Sospeso tra tradizione e modernità, il lavoro di costumista nell’era digitale può avvalersi dei social media per farsi strada in un mondo professionale dove i contatti giocano un ruolo fondamentale. “Fare carriera può essere difficile e a mio avviso è di fondamentale importanza prepararsi e conoscere a trecentosessanta gradi una professione così complessa: non soltanto l’immenso mondo dei tessuti, ma nel mio caso anche quello dei minerali, dei legni e dei fiori, dei vetri e dei metalli. Bisogna conoscerne la meccanica per poter applicare la creatività alla praticità di un abito, di un’armatura o di un accessorio. Negli ultimissimi anni grazie ai social network far conoscere questo lavoro sta diventando più immediato, perché la distanza si è accorciata sia con i datori di lavoro che con il pubblico”.
“L’Italia è un paese che con il costume ha un rapporto molto stretto, in quanto legato alle molteplici tradizioni storico culturali oltre che al mondo della moda”, continua Brustia. “In Italia le opportunità di ispirazione e osservazione per quanto riguarda il mondo dei costumi sono tantissime; per la formazione invece credo ci sia più una frammentazione, perché la bellezza è tanta ma non si investe abbastanza su di essa”.
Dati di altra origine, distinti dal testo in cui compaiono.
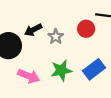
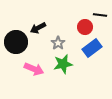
gray star: (56, 37) -> (58, 43), moved
blue rectangle: (94, 69) -> (92, 48), moved

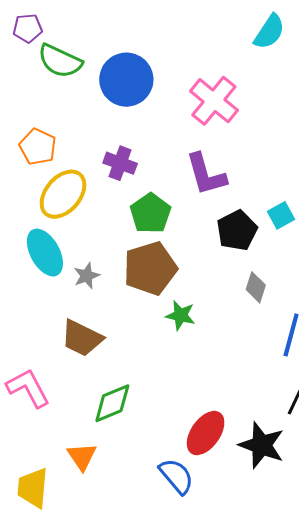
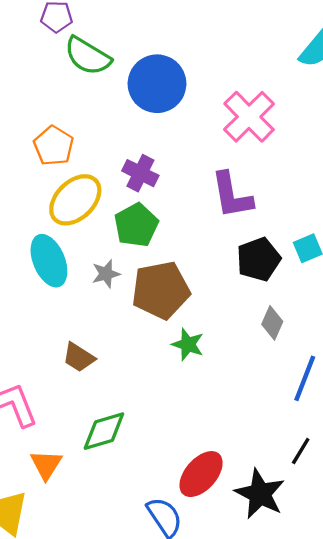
green pentagon: (150, 213) -> (136, 225), moved
gray star: (87, 276) -> (106, 274), moved
brown trapezoid: (82, 338) -> (79, 357), size x0.7
orange triangle: (82, 456) -> (46, 465), moved

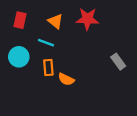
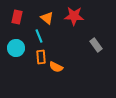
cyan line: (46, 43) -> (39, 36), turned 48
gray rectangle: (118, 62) -> (96, 45), moved

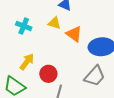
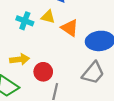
cyan cross: (24, 26) -> (25, 21), moved
yellow arrow: (27, 62) -> (20, 59), turned 48

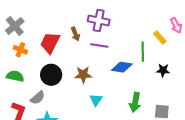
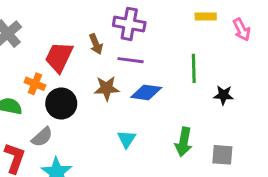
yellow rectangle: (160, 37) -> (206, 17), moved, turned -48
orange cross: (20, 50) -> (35, 84), moved
blue diamond: (122, 67) -> (146, 92), moved
brown star: (83, 75) -> (107, 88), moved

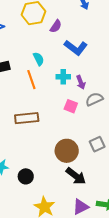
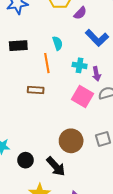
pink square: (71, 106) -> (82, 96), size x1.5
brown rectangle: (27, 118) -> (36, 90), moved, size x0.7
black arrow: (76, 176) -> (56, 166), moved

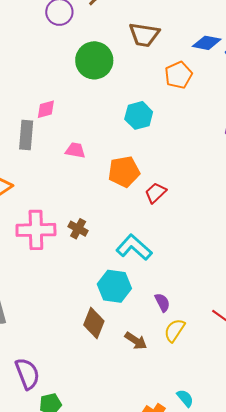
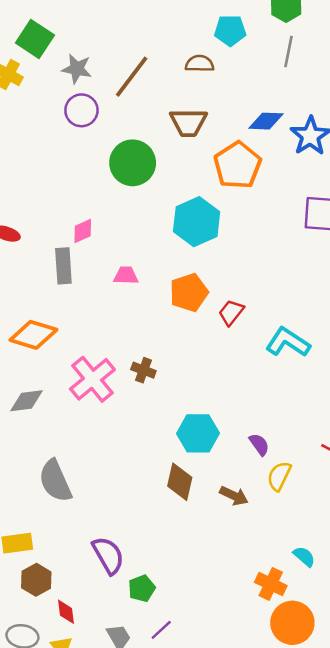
orange pentagon: (178, 75) -> (238, 165), size x1.4
cyan hexagon: (139, 115) -> (197, 222), size x1.4
pink cross: (36, 230) -> (92, 379), turned -30
cyan L-shape: (134, 247) -> (288, 342), moved

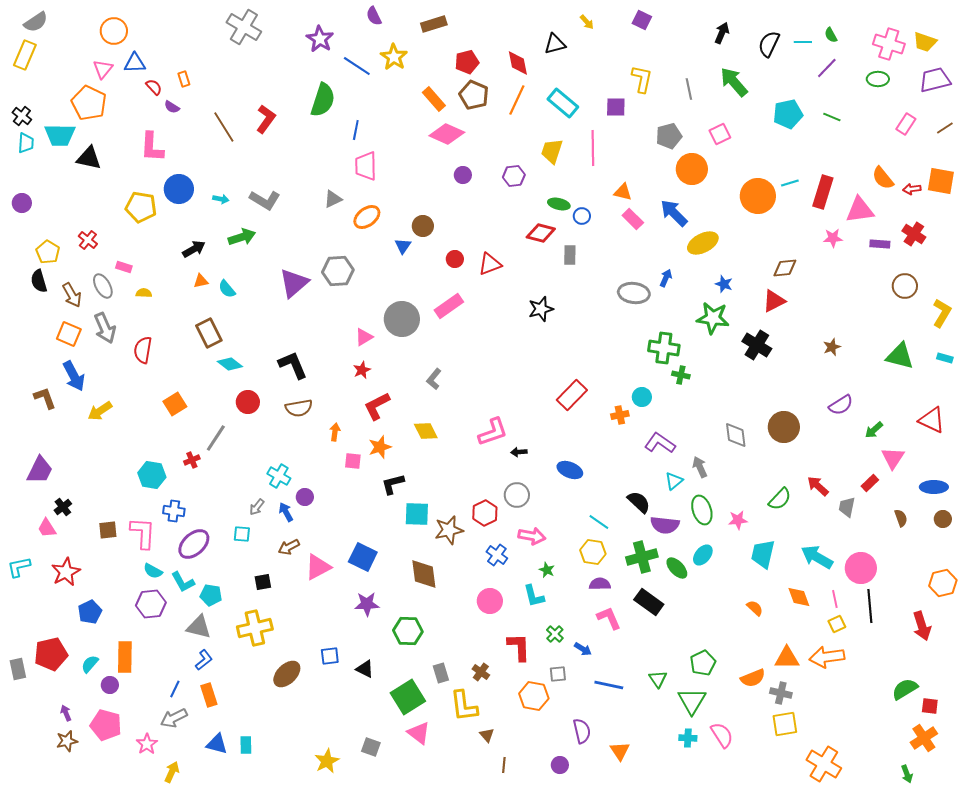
A confermare il quadro nazionale è la riflessione che l’artista condivide sulla Valle d’Aosta, regione dove è nato e continua a risiedere. Un luogo che, se da un lato è preziosa fonte di ispirazione artistica, dall’altro fatica ad essere al passo coi tempi nell’offerta artistica. “Per me questa valle è un terreno ricco di ispirazione. Giorni fa, sciando nel Parco del Gran Paradiso, osservavo la natura e pensavo che siamo molto fortunati. Negli anni, nei miei lunghi viaggi in Europa, Asia e America ho conosciuto e studiato tante realtà e qui siamo davvero fortunati: è importante ricordarcelo. La Valle d’Aosta però dovrebbe investire molto di più sull’arte contemporanea del costume. La tradizione è importante, ma è un punto di partenza, non di arrivo. Il mondo cambia, evolve e così anche l’arte e gli artisti”.